Producing research that is meaningful to patients also requires that we humanize research. During COVID‐19, there was a shift from thinking about research as something that eventually trickles down to a “patient”, to understanding that we all may benefit. This makes it more natural to think of patients as the reason and focus of our scientific inquiries. In Toronto, we previously started shifting toward patient‐centered research by involving patients and families in advisory committees, ethics boards, and research teams as charitable foundations have been doing for years (Stevens, 2019).
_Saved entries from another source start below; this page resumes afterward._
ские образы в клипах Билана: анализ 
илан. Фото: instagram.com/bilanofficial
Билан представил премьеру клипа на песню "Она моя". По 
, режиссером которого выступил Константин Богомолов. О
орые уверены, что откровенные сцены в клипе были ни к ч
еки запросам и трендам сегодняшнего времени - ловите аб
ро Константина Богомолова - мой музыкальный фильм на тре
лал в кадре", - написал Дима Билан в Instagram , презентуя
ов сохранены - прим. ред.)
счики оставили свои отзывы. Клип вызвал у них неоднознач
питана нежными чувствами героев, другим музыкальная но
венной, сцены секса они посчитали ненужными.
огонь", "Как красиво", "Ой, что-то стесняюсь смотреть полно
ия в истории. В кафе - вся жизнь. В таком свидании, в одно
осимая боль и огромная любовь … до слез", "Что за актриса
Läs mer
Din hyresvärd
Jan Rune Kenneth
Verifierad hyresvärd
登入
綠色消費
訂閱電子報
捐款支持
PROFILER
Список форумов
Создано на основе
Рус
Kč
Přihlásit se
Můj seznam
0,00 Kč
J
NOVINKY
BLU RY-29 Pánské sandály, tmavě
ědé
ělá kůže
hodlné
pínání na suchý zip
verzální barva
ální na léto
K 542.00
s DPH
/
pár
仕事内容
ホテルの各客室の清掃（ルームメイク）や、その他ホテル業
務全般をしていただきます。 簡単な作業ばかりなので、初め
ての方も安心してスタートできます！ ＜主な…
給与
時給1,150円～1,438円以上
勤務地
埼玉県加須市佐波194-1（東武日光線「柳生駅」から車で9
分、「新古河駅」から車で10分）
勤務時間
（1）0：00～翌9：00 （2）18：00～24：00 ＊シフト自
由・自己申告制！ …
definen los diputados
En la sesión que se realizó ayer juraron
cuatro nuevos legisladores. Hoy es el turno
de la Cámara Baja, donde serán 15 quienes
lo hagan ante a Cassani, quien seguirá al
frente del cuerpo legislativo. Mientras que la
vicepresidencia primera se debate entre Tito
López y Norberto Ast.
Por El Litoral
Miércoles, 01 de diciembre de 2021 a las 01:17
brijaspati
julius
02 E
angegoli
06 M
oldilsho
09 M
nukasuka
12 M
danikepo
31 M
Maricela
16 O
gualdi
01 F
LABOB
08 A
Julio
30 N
We can further strengthen this partnership by creating pathways for students, the researchers‐of‐tomorrow, to learn from patients directly. In these pathways, students will spend more time in the clinic, meet patients and caregivers, write REB proposals, analyze the flow of information between health professionals, and observe medical procedures (DelNero & McGregor, 2017). For example, asking patients why they continue/discontinue their treatments and what quality of life indicators/outcomes matter to them can inform study design and give students a sense that they are contributing to improve patient health. This experience also breaks down barriers between research and clinic. For researchers, it provides a broader understanding of a disease and the challenges of implementation. For patients and caregivers, it is an opportunity to share their wisdom and learn about the research process.
Change should happen now
Now is the time to harness the lessons learned from COVID‐19 and shape a new era of innovation that more effectively brings the benefits of research to patients. We cannot let the positive changes be lost. First, we need to continue to create joint goals between all members of the translational path. Sharing must continue to extend beyond reagents and funding. These actions can be strengthened by restructuring our institutions to reinforce “open science”, developing broad data‐sharing agreements and creating collaborative work spaces. Second, we need to value and reward teamwork. This involves creating new measures of academic success and collaborative grants. The validation of new diagnostic tests, the implementation of a new workflow or pharmacokinetic studies for a new treatment is not considered high‐impact science, but it is needed to improve quality of life and clinical practice. Third, funding must be shared between immediate clinical need and continuous support for basic science to enable the biological understanding of disease. The rapid development of diagnostics and vaccines for COVID‐19 was based on years of basic research in virology, therapeutics, and engineering. Lastly, we must remember that people are at the heart of research. We must work to make sure all team members are supported and that patients are engaged in research. Together, we can create a new era of medical research, where knowledge moves fluently between patients, researchers, industry, regulators, and policy makers in order to generate solutions that are used in the clinic.
Author contributions
H.N.K. and N.D.R. conceived the idea, wrote and edited the manuscript; all authors contributed content and reviewed the final manuscript.
Conflict of interest
ADS has received research funding from Takeda Pharmaceuticals and Medivir AB and consulting fees/honorarium from Novartis, Jazz, and Otsuka Pharmaceuticals. ADS also holds stock in Abbvie. UT, LR, MF, MI, HK, and NDR have no relevant relationships to disclose.
Acknowledgements
The experiences and framework discussed in this commentary were based on a town hall given by Medical Innovations Toronto (MiTO), a translational research hub within the TAHSN. In this discussion TAHSN leaders discussed how the pandemic changed the research landscape in Ontario, the lessons they learned from the response to COVID‐19 and the implications their experiences will have on a new era of medical research.